*** Records supplied ***

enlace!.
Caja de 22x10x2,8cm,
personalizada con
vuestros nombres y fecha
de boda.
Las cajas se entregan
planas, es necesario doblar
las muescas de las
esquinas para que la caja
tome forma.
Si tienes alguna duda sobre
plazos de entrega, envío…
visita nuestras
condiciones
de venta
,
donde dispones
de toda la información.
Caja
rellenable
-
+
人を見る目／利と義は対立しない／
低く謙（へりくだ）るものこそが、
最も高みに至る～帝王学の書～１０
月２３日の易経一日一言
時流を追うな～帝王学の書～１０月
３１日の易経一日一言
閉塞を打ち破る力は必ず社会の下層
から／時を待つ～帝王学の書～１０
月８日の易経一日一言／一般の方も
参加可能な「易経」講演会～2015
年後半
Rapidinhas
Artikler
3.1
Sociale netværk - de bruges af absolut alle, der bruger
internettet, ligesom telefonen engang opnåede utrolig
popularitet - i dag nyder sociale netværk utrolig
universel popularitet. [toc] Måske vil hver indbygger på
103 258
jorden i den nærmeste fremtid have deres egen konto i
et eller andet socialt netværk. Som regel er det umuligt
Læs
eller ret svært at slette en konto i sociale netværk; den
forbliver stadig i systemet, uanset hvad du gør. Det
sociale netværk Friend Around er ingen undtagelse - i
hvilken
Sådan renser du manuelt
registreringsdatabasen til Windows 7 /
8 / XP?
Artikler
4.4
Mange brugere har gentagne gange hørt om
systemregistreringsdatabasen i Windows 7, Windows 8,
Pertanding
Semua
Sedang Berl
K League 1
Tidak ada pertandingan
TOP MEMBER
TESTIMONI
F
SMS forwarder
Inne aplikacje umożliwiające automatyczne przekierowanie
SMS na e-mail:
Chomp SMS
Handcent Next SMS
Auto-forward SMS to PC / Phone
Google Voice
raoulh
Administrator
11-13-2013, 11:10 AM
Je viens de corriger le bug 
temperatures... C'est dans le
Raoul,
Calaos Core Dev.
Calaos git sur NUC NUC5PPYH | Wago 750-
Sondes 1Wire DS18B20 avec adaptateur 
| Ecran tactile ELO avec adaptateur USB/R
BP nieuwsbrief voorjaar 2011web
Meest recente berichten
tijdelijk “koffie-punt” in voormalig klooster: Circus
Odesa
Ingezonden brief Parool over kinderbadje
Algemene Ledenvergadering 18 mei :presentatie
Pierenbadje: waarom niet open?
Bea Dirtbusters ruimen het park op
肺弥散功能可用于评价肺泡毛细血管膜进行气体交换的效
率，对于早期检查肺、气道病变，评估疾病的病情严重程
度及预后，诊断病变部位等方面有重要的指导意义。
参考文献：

*** End of Records supplied ***

The problem >> How many lines in these entries hold the string "Calaos"? Answer with the number alone.

Solution below >> 2